Down to the last line, write out the entries below exactly and omit all pictures.

*** Begin section ***

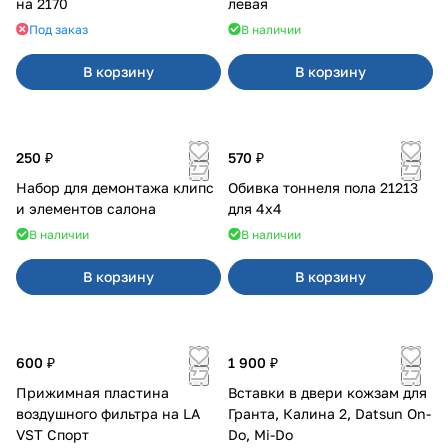
на 2170
левая
Под заказ
В наличии
В корзину
В корзину
250 ₽
570 ₽
Набор для демонтажа клипс
Обивка тоннеля пола 21213
и элементов салона
для 4x4
В наличии
В наличии
В корзину
В корзину
600 ₽
1 900 ₽
Прижимная пластина
Вставки в двери кожзам для
воздушного фильтра на LA
Гранта, Калина 2, Datsun On-
VST Спорт
Do, Mi-Do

*** End section ***

Solution to this task —
на 2170
левая
Под заказ
В наличии
В корзину
В корзину
250 ₽
570 ₽
Набор для демонтажа клипс
Обивка тоннеля пола 21213
и элементов салона
для 4x4
В наличии
В наличии
В корзину
В корзину
600 ₽
1 900 ₽
Прижимная пластина
Вставки в двери кожзам для
воздушного фильтра на LA
Гранта, Калина 2, Datsun On-
VST Спорт
Do, Mi-Do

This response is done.